American scientists have achieved a new maximum in atomic clock precision using ytterbium atoms cooled down to near absolute zero temperatures.
Scientists at the National Institute of Standards and Technology (NIST), USA, developed and tested two sets of atomic clocks, synchronising them to nearly absolute values. By substituting conventional cesium by atoms of ytterbium, they have achieved ten times better stability.
The findings published in the recent issue of the Science journal are believed to open new possibilities in high-precision timekeeping, which is crucial, for example, for GPS satellites and related applications.
"The stability of the ytterbium lattice clocks opens the door to a number of exciting practical applications of high-performance timekeeping," said Dr Andrew Ludlow, a NIST physicist.

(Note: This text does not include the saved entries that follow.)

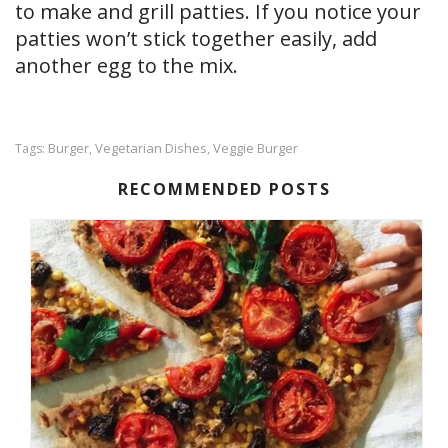
to make and grill patties. If you notice your
patties won’t stick together easily, add
another egg to the mix.
Burger
Vegetarian Dishes
Veggie Burger
Tags:
,
,
RECOMMENDED POSTS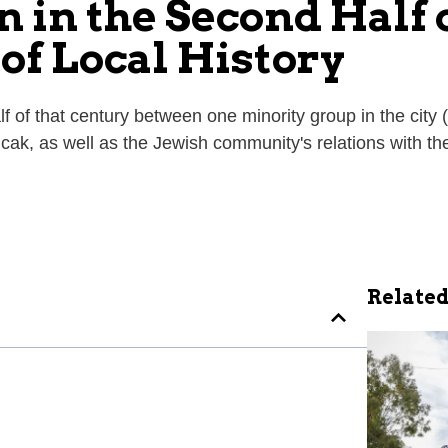
 in the Second Half 
of Local History
alf of that century between one minority group in the cit
cak, as well as the Jewish community's relations with th
Related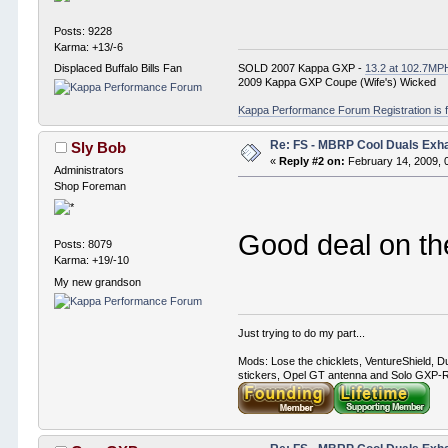
Posts: 9228
Karma: +13/-6
SOLD 2007 Kappa GXP -
13.2 at 102.7MP
Displaced Buffalo Bills Fan
2009 Kappa GXP Coupe (Wife's) Wicked
Kappa Performance Forum Registration is f
Re: FS - MBRP Cool Duals Exh
Sly Bob
«
Reply #2 on:
February 14, 2009, 
Administrators
Shop Foreman
Good deal on t
Posts: 8079
Karma: +19/-10
My new grandson
Just trying to do my part...
Mods: Lose the chicklets, VentureShield, Du
stickers, Opel GT antenna and Solo GXP-RC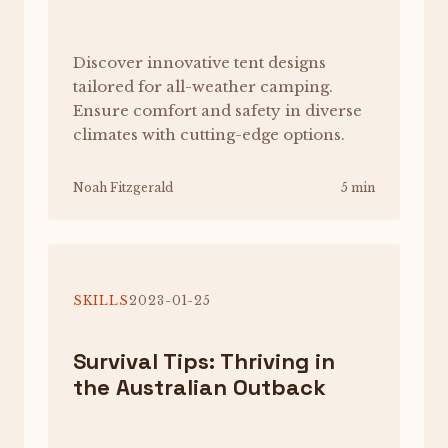
Discover innovative tent designs
tailored for all-weather camping.
Ensure comfort and safety in diverse
climates with cutting-edge options.
Noah Fitzgerald
5 min
SKILLS
2023-01-25
Survival Tips: Thriving in
the Australian Outback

Thousands of ytterbium atoms cooled to 10 millionths of a degree above absolute zero - the coldest temperature possible - are trapped in a laser lattice. A transition between two energy levels in the atoms acts as the clock's pendulum that can go on almost indefinitely.
Every tick of these clocks matches the other set with nearly absolute precision. The ticks vary in length by less than two parts of a quintillion.
If the length of each tick is divided into a quintillion parts, two of those are the full extent by which a tick might lengthen or shorten.
In general, tick fluctuations are closely linked to the accuracy of atomic clocks - the more stable a clock's ticks are, the more precisely the atomic clock measures time.